At the recent annual Davos conflab, the World Economic Forum (WEF) named cyber security as one of the top five threats facing the world. Its Global Risks 2011 report highlights the issue as a “risk to watch” with potentially severe or unexpected consequences not yet fully appreciated – or taken seriously. Although the study acknowledges that awareness is growing in the real world, it warns that the complexity and seriousness of cyber security issues are widely underestimated and misunderstood.
The term cyber security is extremely broad. It encompasses a spectrum of scenarios and activities starting with data and information security, which could simply be petty online theft by bored nerds or disgruntled former employees. It runs the gamut of full-blown cyber espionage affecting private companies or national bodies. At the end of the scale, it could take the form of government-led attacks on critical infrastructures, a scenario described by WEF – with somewhat uncharacteristic drama – as having the potential to produce “catastrophic consequences”.
There is no doubt that the US legislature is mindful of these consequences. The controversial proposal that Barack Obama should have a “kill switch” (conjuring up images of a Bond-style, big red button) that can turn off the country’s internet has again reared its ugly head. First mooted in the June 2010 Protecting Cyberspace as a National Asset Act, the kill switch is back on the agenda as legislators vow to reintroduce the bill to Congress later this year. Although the blogosphere is getting its knickers in a twist over this proposal, existing US statutes – specifically Section 706 of the Communications Act – already provides the executive branch with broad authority to take over communications networks.
It is also telling that, in the face of deep cuts across Whitehall, the UK’s home secretary Theresa May recently earmarked some £63m to counter cyber-crime over the next four years.
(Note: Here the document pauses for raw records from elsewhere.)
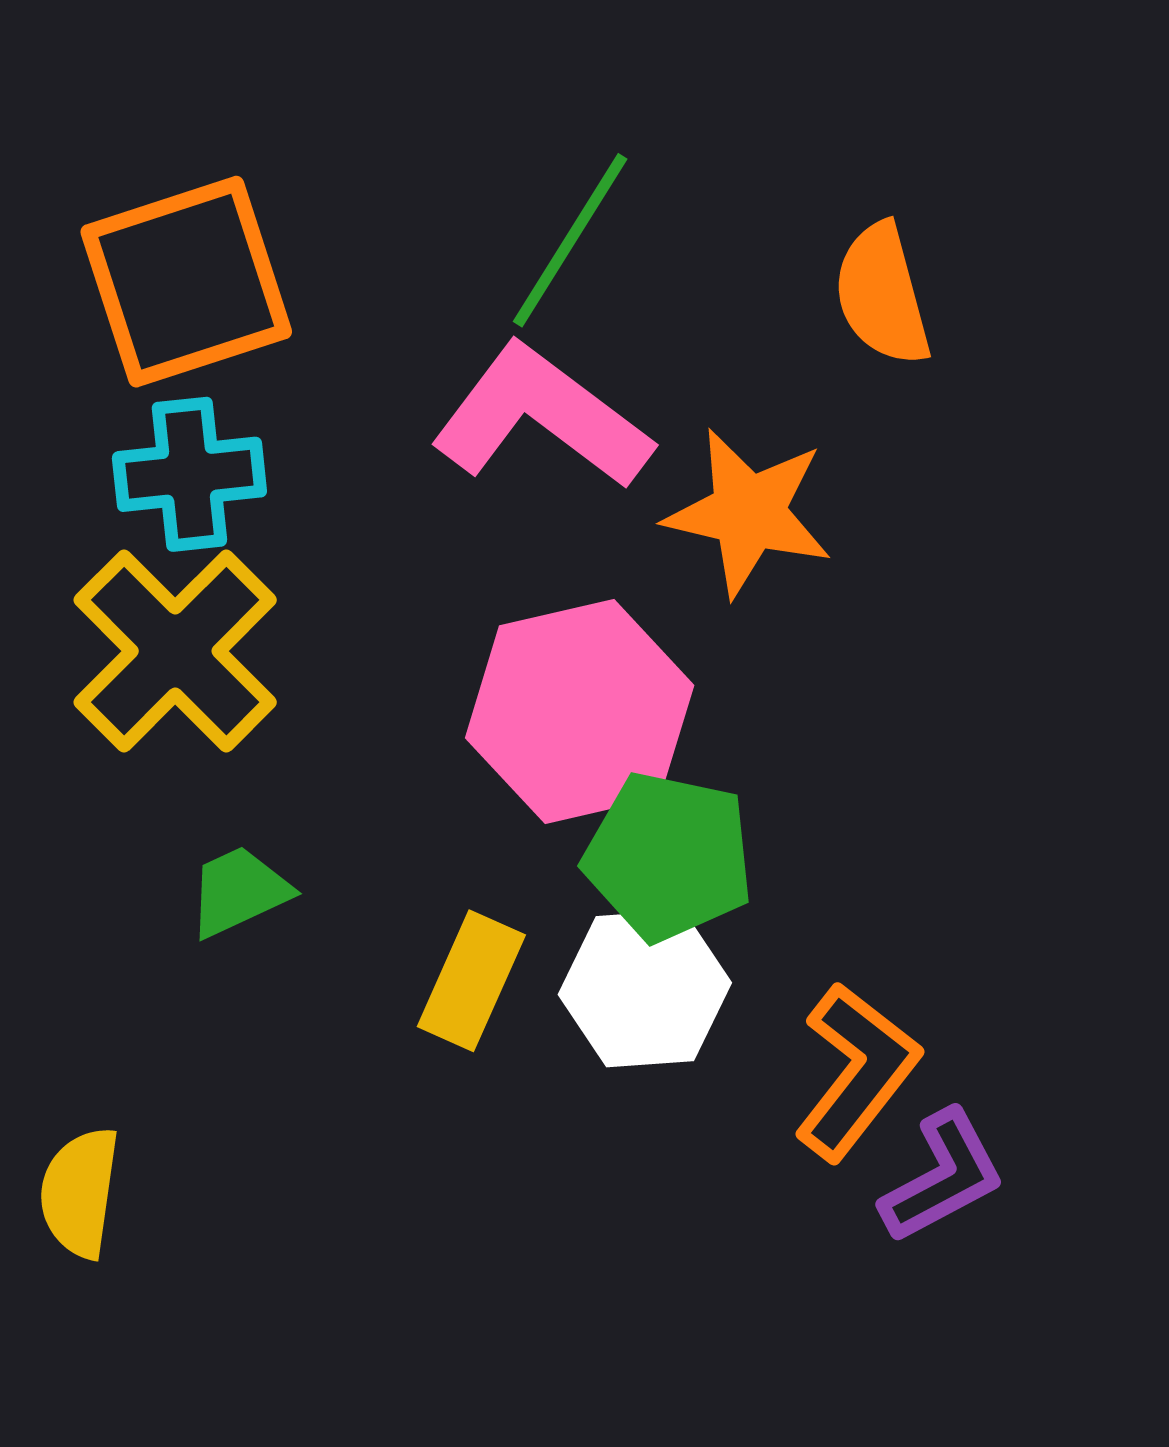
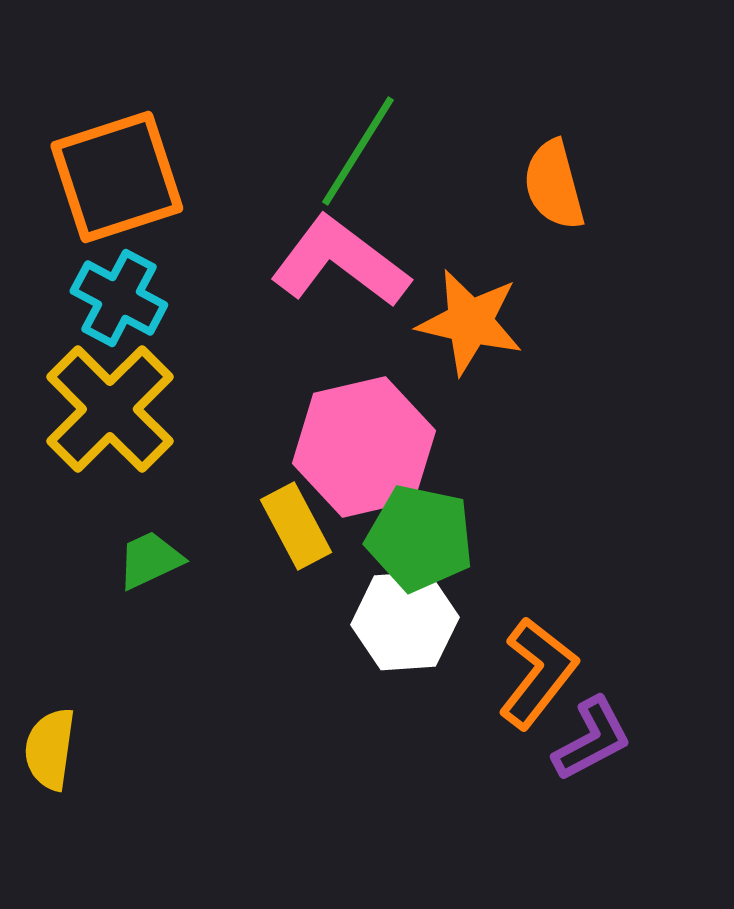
cyan cross: (189, 474) -> (119, 298), turned 34
yellow rectangle: (471, 981) -> (296, 526), moved, turned -52

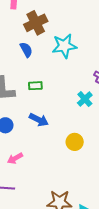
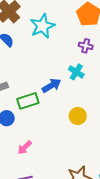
green rectangle: (35, 86) -> (28, 101), moved, size x1.5
blue arrow: (39, 120) -> (52, 85), moved, turned -42

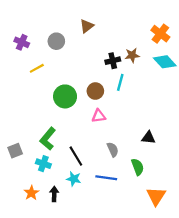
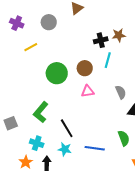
gray semicircle: (113, 150) -> (121, 92), moved
cyan cross: (43, 164) -> (37, 143), moved

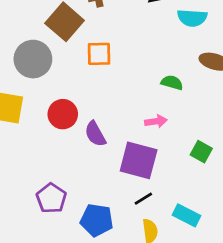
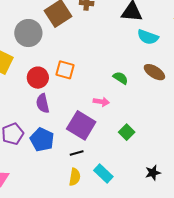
orange square: (99, 54) -> (65, 70), moved
purple semicircle: (95, 134) -> (43, 103), moved
blue pentagon: (97, 220) -> (42, 140), moved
The move came after a broader £650m cyber security fund was allocated last year in the government’s National Security Strategy.
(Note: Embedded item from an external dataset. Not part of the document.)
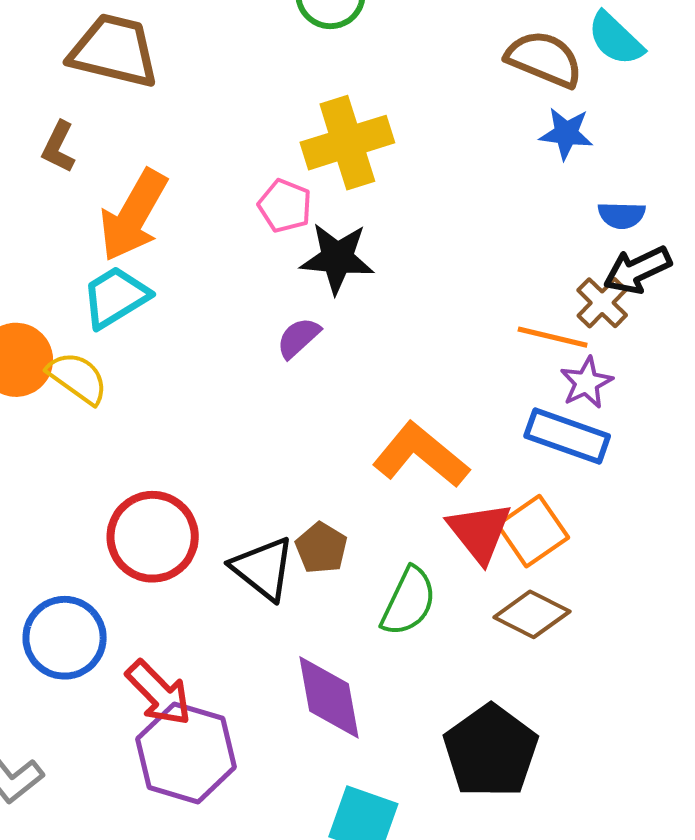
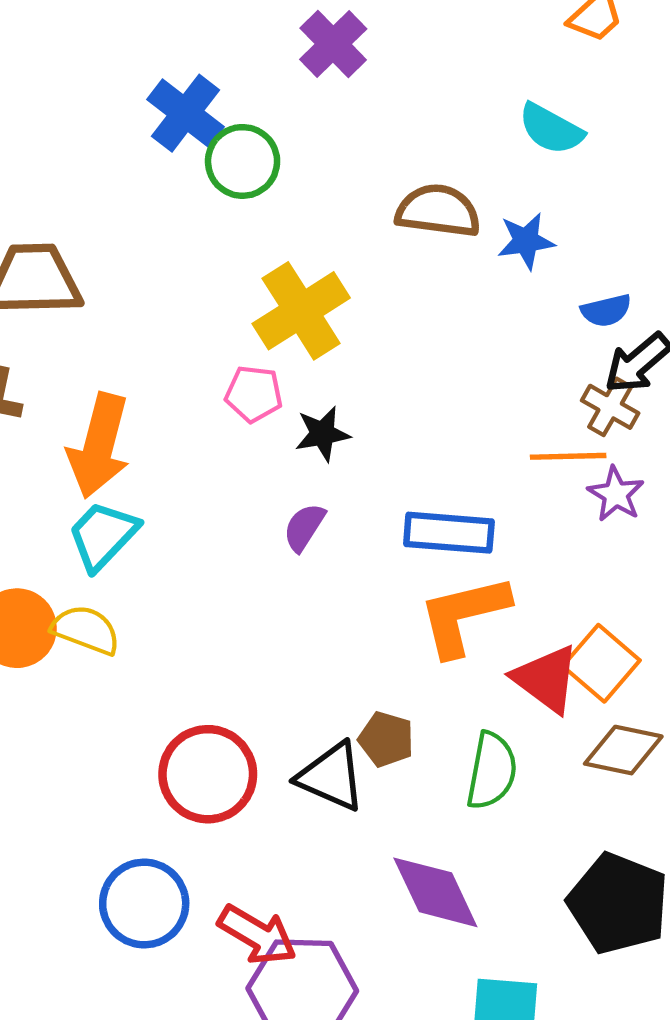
brown semicircle: (544, 59) -> (438, 211), moved
black star: (337, 258) -> (322, 434), size x0.7
blue rectangle: (567, 436) -> (449, 533), moved
orange L-shape: (421, 455) -> (464, 615), turned -38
Given the real and present danger posed by these threats, and the dynamic and distributed nature of the attacks, attention is now focused on how we can fight back. In this respect, it is instructive to look at the way in which the Conficker worm – one of the worst global cyber security problems of recent times – was defeated. This malware swept across the world at the end of 2008, resulting in at least seven million PCs becoming infected and turned into “zombies” controlled by the worm’s creator.
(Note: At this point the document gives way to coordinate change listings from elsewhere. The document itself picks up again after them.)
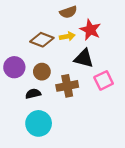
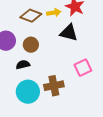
pink square: (104, 80) -> (83, 68), moved
brown cross: (67, 86) -> (54, 86), moved

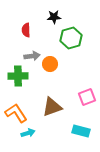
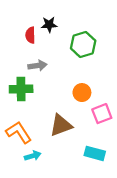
black star: (54, 17) -> (49, 25), moved
orange circle: (50, 64) -> (82, 93), moved

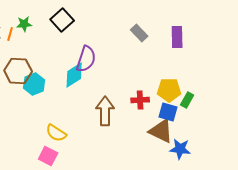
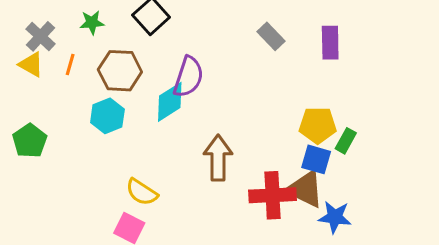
orange line: (10, 34) -> (70, 64), moved
brown hexagon: (18, 71) -> (120, 71), moved
red cross: (140, 100) -> (273, 195), moved, size x1.6

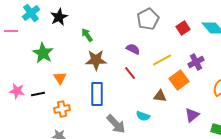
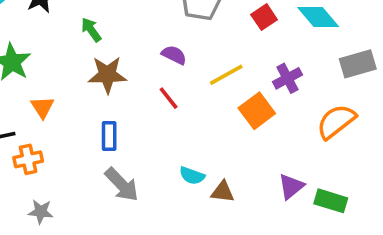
blue rectangle: (97, 94) -> (109, 136), size x0.7
brown triangle: (160, 96) -> (223, 192), moved
orange cross: (62, 109) -> (28, 159), moved
purple triangle: (192, 115) -> (291, 186), moved
gray arrow: (116, 124) -> (122, 185), moved

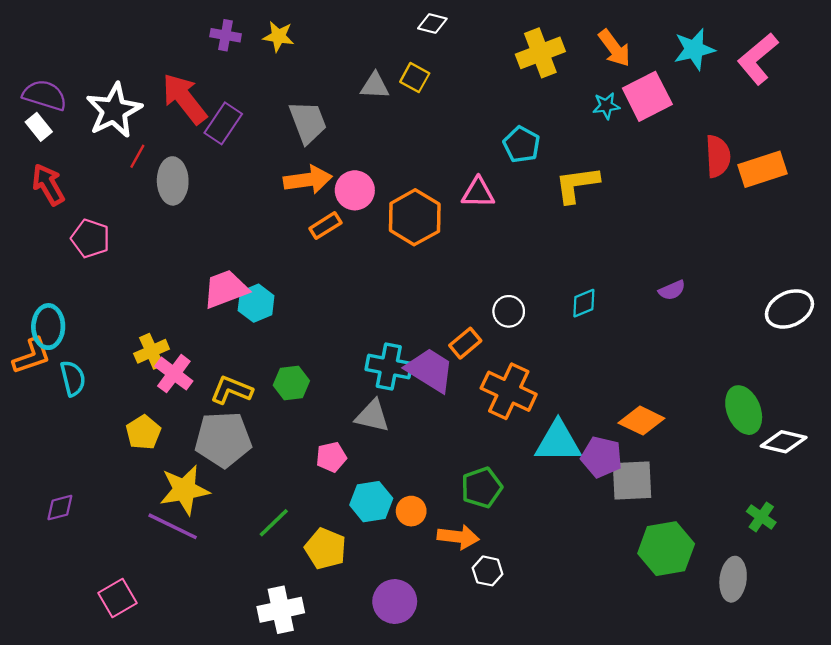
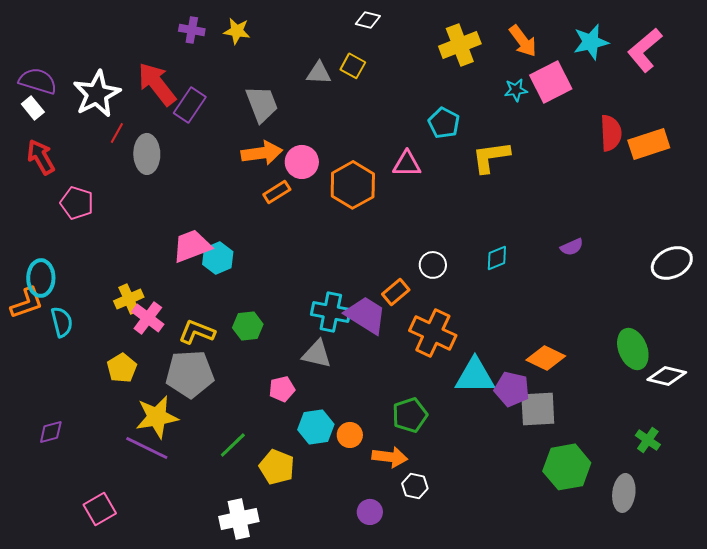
purple circle: (395, 602) -> (370, 512), moved, size x0.7

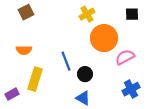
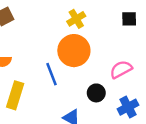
orange circle: (104, 38) -> (74, 51), moved
black circle: (85, 74) -> (96, 93), moved

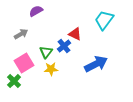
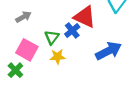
red triangle: (75, 34) -> (85, 17), size x1.5
pink square: (24, 63) -> (27, 50), turned -30

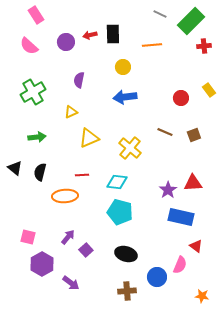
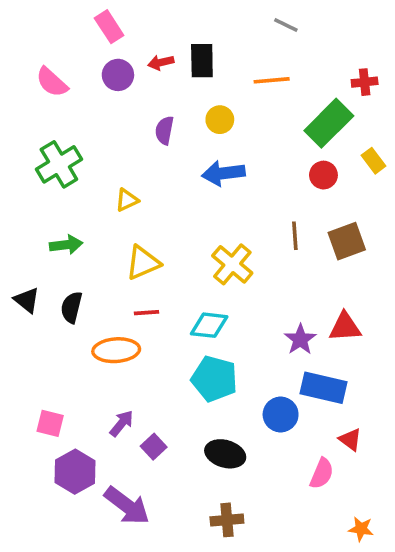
pink rectangle: (36, 15) -> (109, 27), moved
green rectangle: (191, 21) -> (329, 123), moved
purple semicircle: (79, 80) -> (164, 130), moved
brown line: (165, 132) -> (295, 236), turned 63
brown square: (194, 135) -> (347, 241), size x1.5
yellow triangle: (89, 138) -> (143, 263), moved
blue circle: (157, 277) -> (281, 415), moved
purple arrow: (71, 283) -> (127, 506), size x1.5

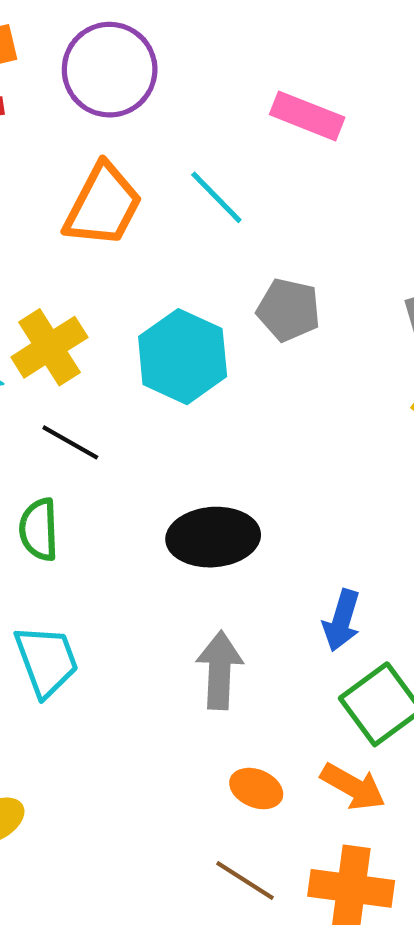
A new report by analysts Rendon Group, commissioned by the US Department of Homeland Security, provides valuable insight into the lessons learned in fighting this particular plague. Recognising the nature and scale of the problem, and the fact that no single company or agency could hope to beat it alone, a global Conficker Working Group was assembled from a wide consortium of tech industry players including security companies, Microsoft, The Internet Corporation for Assigned Names and Numbers, domain registry operators and researchers. Despite its somewhat on-the-hoof genesis, the group won praise for its “unprecedented act of co-ordination and collaboration”.
That is exactly the blend of speed, pragmatism and skill that should be used to fight cyber threats in the future. The menace is orchestrated, global and dynamic – so it is essential the responses at corporate, national and international levels are equally robust. For companies and countries alike, this will take expertise, constant vigilance and the joining-up of technical solutions with effective policies and processes. The new battlefields may be virtual, but there is nothing intangible about the damage that can be inflicted by cyber criminals in the real world.